Tag Spaces: these are there for disambiguation, and to provide alternatives. You should pick an appropriate one for each tag, bearing in mind that it should make sense to your readers if clicked on. See your own complaint of redundancy supra. (link)

I am not clear on this point, disambiguation of what? and alternatives to what?

Let's keep in mind that the whole tagging thing is about a flat namespace, in which all tags start as equals. That's the beauty of tagging. And, when we do want to disambiguate them, I doubt it will be done by URLs.

Let's admit it, everyone reading this blog is probably an early adopter to some extent. Let's try to imagine what will the tagging world look like when the dust settles down a bit. I'd guess we'll have 3-4 "tag collections" web sites, with direct tagging and tag-lookup support integrated into the browsers, and lots of non-technical people using this.
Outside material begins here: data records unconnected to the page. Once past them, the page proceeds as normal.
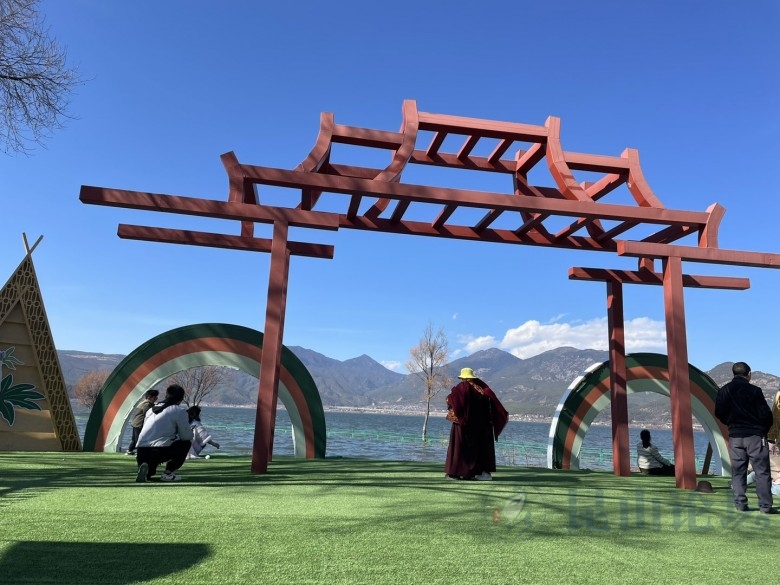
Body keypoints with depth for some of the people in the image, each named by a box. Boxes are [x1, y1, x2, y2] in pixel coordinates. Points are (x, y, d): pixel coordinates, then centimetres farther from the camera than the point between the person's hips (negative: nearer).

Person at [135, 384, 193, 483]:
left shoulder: (151, 410, 22)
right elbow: (186, 436, 1)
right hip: (160, 451, -7)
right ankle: (167, 473, 8)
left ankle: (147, 471, 0)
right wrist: (191, 431, 25)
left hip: (141, 453, 7)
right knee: (186, 443, 18)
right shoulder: (179, 411, 0)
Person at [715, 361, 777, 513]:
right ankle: (765, 505, 3)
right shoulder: (754, 390, -9)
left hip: (735, 436, 3)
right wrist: (764, 430, 12)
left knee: (738, 471, 8)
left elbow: (719, 413, 4)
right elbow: (766, 414, -6)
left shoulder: (724, 391, 1)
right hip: (755, 435, -3)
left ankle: (740, 502, 7)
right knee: (762, 471, 3)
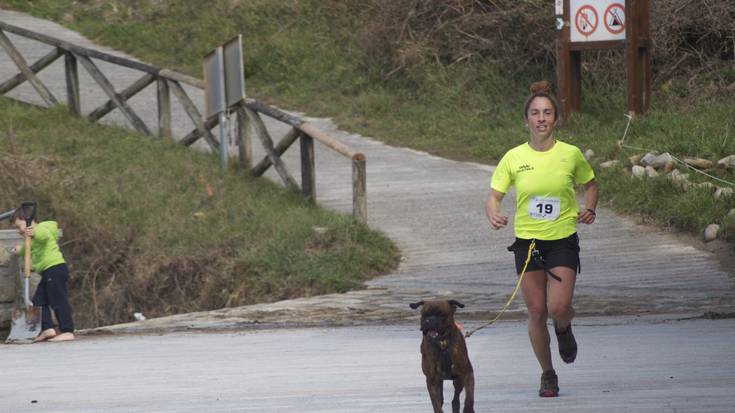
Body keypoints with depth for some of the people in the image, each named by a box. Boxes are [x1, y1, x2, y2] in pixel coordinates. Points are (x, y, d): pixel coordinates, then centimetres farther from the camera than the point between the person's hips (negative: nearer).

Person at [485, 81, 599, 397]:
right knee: (537, 312, 2)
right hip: (527, 241, 1)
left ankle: (564, 330, 23)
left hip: (563, 240, -1)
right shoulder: (514, 158, -3)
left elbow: (590, 184, 15)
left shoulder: (571, 154, -3)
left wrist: (589, 209, -4)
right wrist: (494, 215, -22)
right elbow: (494, 196, 0)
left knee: (558, 307, -16)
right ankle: (547, 375, 20)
I'd guess that for them, the right thing to do is that when you'd like to look up a tag (e.g. find all "things of type X" associated with this tag), they'd want that it would be them who decides - at "run time" - which repository to use to look up the tag, not the one determined by the author.
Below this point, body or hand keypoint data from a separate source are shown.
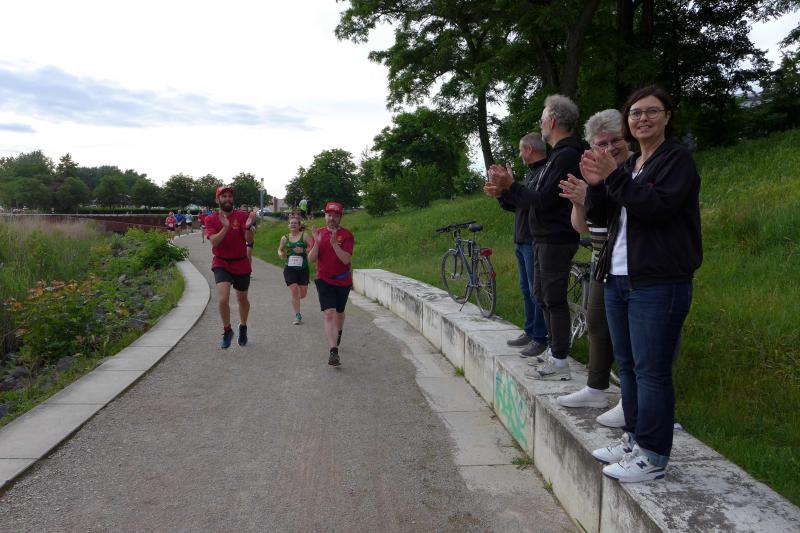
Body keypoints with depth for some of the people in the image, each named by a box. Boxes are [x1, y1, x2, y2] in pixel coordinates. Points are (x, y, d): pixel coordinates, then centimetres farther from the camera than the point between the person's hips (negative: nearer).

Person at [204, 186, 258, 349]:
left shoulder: (243, 216, -4)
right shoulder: (211, 219, -2)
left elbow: (249, 240, -14)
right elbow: (214, 241, -17)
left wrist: (248, 227, -35)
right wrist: (225, 227, -33)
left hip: (241, 264, 1)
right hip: (221, 264, -1)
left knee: (242, 299, 16)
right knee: (223, 299, -19)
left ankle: (243, 327, 42)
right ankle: (227, 331, 4)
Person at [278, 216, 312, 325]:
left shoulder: (304, 236, -2)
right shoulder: (285, 238, 5)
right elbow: (280, 249, 19)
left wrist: (303, 250, -22)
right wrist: (281, 254, -3)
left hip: (303, 268, 0)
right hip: (290, 269, 0)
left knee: (303, 294, 6)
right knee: (294, 291, -9)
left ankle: (294, 300, 42)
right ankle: (297, 316, 2)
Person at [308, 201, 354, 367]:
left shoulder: (346, 235, -7)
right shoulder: (319, 233, 2)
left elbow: (346, 259, -19)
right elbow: (311, 259, -4)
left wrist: (334, 243, -28)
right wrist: (317, 243, -19)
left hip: (343, 281, 0)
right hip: (324, 280, 0)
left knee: (339, 312, 19)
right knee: (329, 314, -15)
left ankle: (338, 333, 51)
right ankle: (333, 352, -21)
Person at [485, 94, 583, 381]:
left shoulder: (566, 156, -17)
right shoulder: (560, 154, 17)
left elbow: (543, 200, -23)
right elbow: (539, 197, 16)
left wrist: (511, 185, -12)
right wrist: (504, 190, 7)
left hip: (556, 240, -11)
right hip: (546, 237, 11)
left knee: (554, 299, -5)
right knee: (542, 294, 17)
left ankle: (560, 363, 3)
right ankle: (554, 350, 29)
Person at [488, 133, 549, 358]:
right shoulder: (532, 172, 19)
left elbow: (531, 201, -25)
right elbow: (516, 206, 20)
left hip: (535, 243, -10)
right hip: (522, 241, 10)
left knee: (536, 291, -5)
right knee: (526, 290, 15)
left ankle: (540, 338, 3)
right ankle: (529, 332, 24)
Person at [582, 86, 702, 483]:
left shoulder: (677, 159, -4)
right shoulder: (629, 165, 18)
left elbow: (659, 206, -20)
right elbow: (601, 215, 13)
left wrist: (614, 177, -22)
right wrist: (596, 184, -5)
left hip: (658, 283, -8)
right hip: (618, 280, 8)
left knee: (651, 370, -4)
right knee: (627, 364, 13)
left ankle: (653, 455, 5)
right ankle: (633, 438, 25)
Scope: this is deliberately left unspecified in the rel="tag" definition.

Just wondering, what is the issue that not defining scope was meant to avoid? Also, as pointed out by Kevin, while the Rel-Tag spec avoid this, the other microformats use facilities such as the class attributeto define the scope. Again, according to the specs, this is ok. But there are practical questions to ask... what would prevent a CSS developer from defining a CSS class "tag" and using it? How would the tools and the browser resolve the conflict? and the biggest question... why not reduce the chances of a conflict from happening at the spec level. A very simple solution would be to use class="tagstd:tag".
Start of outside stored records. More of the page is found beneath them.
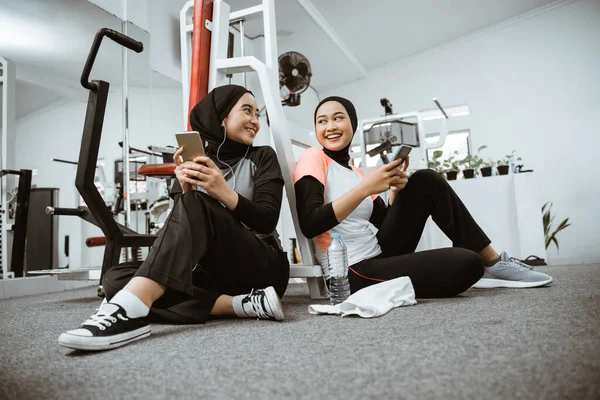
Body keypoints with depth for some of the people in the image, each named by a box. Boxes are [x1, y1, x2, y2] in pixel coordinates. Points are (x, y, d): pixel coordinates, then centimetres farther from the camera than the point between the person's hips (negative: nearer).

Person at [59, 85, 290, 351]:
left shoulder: (262, 157, 8)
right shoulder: (194, 163, 13)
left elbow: (267, 221, -6)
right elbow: (180, 229, 5)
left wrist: (224, 192, -22)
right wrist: (185, 191, -15)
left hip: (261, 269, -3)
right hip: (213, 272, 3)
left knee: (193, 204, -28)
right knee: (116, 279, -21)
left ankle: (129, 311, -47)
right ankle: (244, 303, -31)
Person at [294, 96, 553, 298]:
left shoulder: (354, 172, 15)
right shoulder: (313, 158, -6)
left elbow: (387, 225, 12)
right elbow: (310, 225, -21)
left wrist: (396, 191, -7)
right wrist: (365, 188, -21)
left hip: (380, 256, 8)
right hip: (356, 274, -8)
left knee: (425, 182, -2)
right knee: (467, 263, -23)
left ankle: (493, 263, 6)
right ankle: (484, 266, 14)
Also, it should be noted that the input from Priyantha, from Zoundry, which is the tool I'm using the write this post, express confidence in the Rel-Tag (and the other microformats). Also, Hendrik responded to Eran's comments indicating that in his opinion, a tagging standard should not assume any changes in the (X)HTML specs, and should in fact be independent from HTML.

Technorati : , , , , , , , , , , , , , , : , , , , , , , , , , , , , ,


Kevin Marks said...

I am still at a loss as to what you are trying to solve here.
You are of course free to make up arbitrary markup to express tags, however nothing you have said so far is an improvement on rel="tag" and most of it is worse.

Your proposals have invisible tags. These are bad as they exacerbate the problems of authors know what their content is saying.

Your tool argument is specious too. You can validate rel="tag". Namespaces do not solve anything, they just give you a figleaf for inventing endless arbitrary variations on a theme.

The HTML rel is well defined, and 'tag' is a legitimate extension of it.

The disambiguation of tagspaces can help resolve ambiguous homonyms (the very problem you advocate namespaces in attributes for).

In practice this has not been a big problem, but telling people where to link is not part of the standard.

HTML classes (which you call CSS classes) do not have the same namespace as rel values, so the putative collision does not exist.

Designing specifications around imaginary naming conflicts is not a productive way of working.

I know inventing new specifications seems more attractive than learning to apply existing ones, but do have a read through the microformats process document to understand why we have taken the approach we have.

mary hodder said...

Just so you know, of the 18 million 'tags' currently collected, 5% are actually tags in the sense that they were placed inside the blogpost. 95% of tags currently collected by Technorati are actually categories set up in the back end of the blog. Categories as bloggers use them, act more like large buckets collectors, than small context tags we see that are specific to a post or object.

It matters in that you are proposing tagging ideas that do things that right now, only a small number of users might be willing to do, with a small number of tags, rather than the number you might think, if you work from the '18 million tags' number and assume those are all tags in the blog post.